-- ABOUT THIS TASK --
Copy each line of the entries beneath that contains the word "Nano".

-- SOURCE RECORDS --
━━━━━━━━━━━━━━━━━━━━

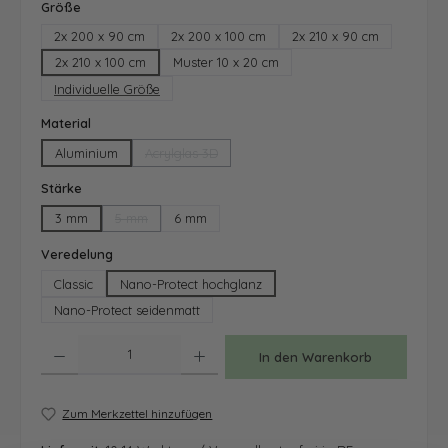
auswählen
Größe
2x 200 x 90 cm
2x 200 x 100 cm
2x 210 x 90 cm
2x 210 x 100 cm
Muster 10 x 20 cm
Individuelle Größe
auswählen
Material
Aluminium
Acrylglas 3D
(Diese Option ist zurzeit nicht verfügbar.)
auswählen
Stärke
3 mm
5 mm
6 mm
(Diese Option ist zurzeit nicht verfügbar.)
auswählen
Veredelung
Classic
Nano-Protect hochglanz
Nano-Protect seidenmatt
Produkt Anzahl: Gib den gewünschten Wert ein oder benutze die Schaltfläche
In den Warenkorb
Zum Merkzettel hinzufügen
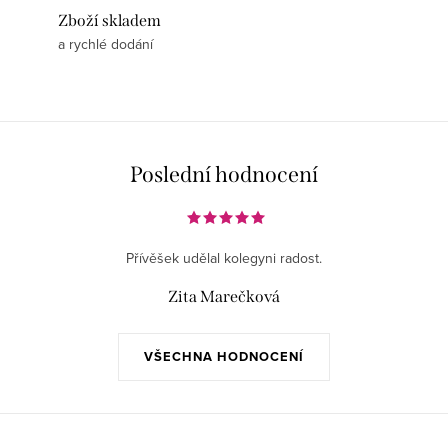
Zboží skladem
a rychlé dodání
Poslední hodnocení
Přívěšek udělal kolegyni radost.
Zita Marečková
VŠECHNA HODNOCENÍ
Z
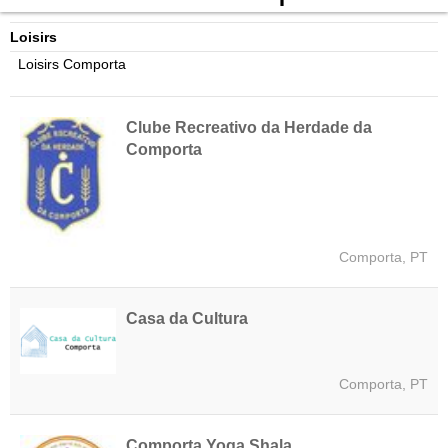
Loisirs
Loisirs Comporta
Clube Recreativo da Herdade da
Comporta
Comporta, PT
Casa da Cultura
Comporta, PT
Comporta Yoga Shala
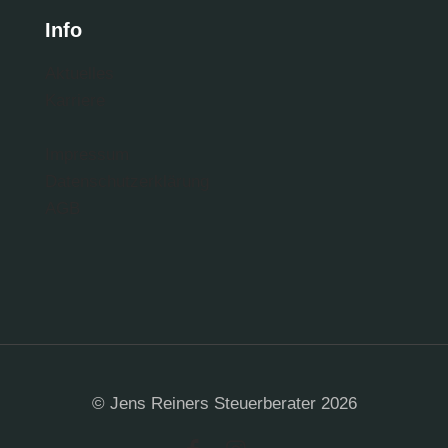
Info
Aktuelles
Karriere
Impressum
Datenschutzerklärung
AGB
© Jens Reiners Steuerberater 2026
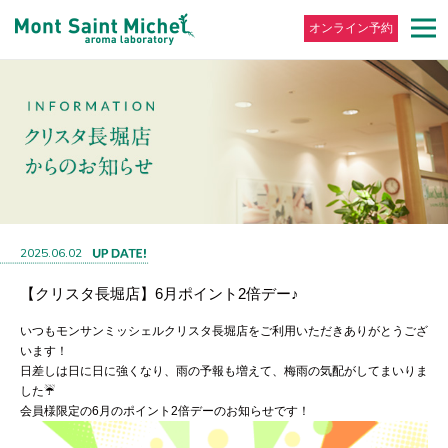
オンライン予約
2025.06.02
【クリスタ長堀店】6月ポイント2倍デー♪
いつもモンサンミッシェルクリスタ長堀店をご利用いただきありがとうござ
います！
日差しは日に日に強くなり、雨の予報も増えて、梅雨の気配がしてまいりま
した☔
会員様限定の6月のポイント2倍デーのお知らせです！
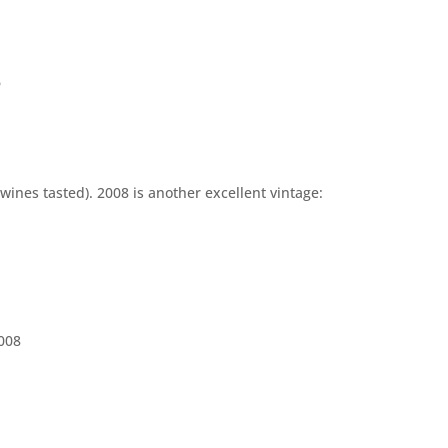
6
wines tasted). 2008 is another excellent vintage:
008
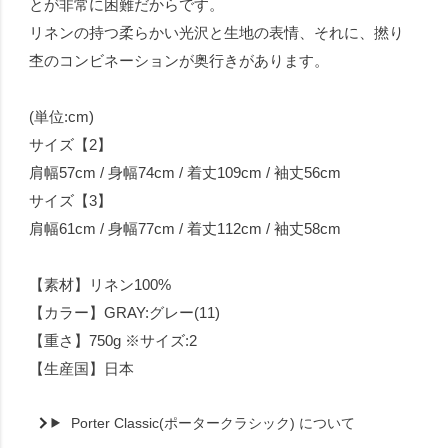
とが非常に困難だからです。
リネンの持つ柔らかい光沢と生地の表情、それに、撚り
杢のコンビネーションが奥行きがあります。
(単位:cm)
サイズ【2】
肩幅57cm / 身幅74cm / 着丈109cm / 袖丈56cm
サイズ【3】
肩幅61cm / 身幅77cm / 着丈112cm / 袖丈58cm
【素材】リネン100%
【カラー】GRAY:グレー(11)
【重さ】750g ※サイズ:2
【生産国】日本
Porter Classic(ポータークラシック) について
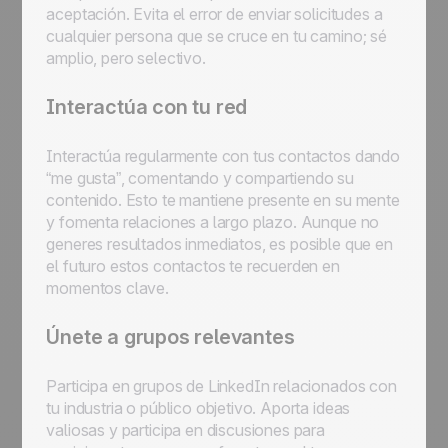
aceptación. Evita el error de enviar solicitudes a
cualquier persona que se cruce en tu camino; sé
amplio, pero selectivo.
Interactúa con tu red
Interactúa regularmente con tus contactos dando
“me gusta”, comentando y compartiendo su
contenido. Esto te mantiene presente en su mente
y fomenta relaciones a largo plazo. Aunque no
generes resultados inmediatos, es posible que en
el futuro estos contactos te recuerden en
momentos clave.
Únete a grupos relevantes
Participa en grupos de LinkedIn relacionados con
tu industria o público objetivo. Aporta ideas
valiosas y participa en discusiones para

━━━━━━━━━━━━━━━━━━━━

-- EXERCISE OUTPUT --
Nano-Protect hochglanz
Nano-Protect seidenmatt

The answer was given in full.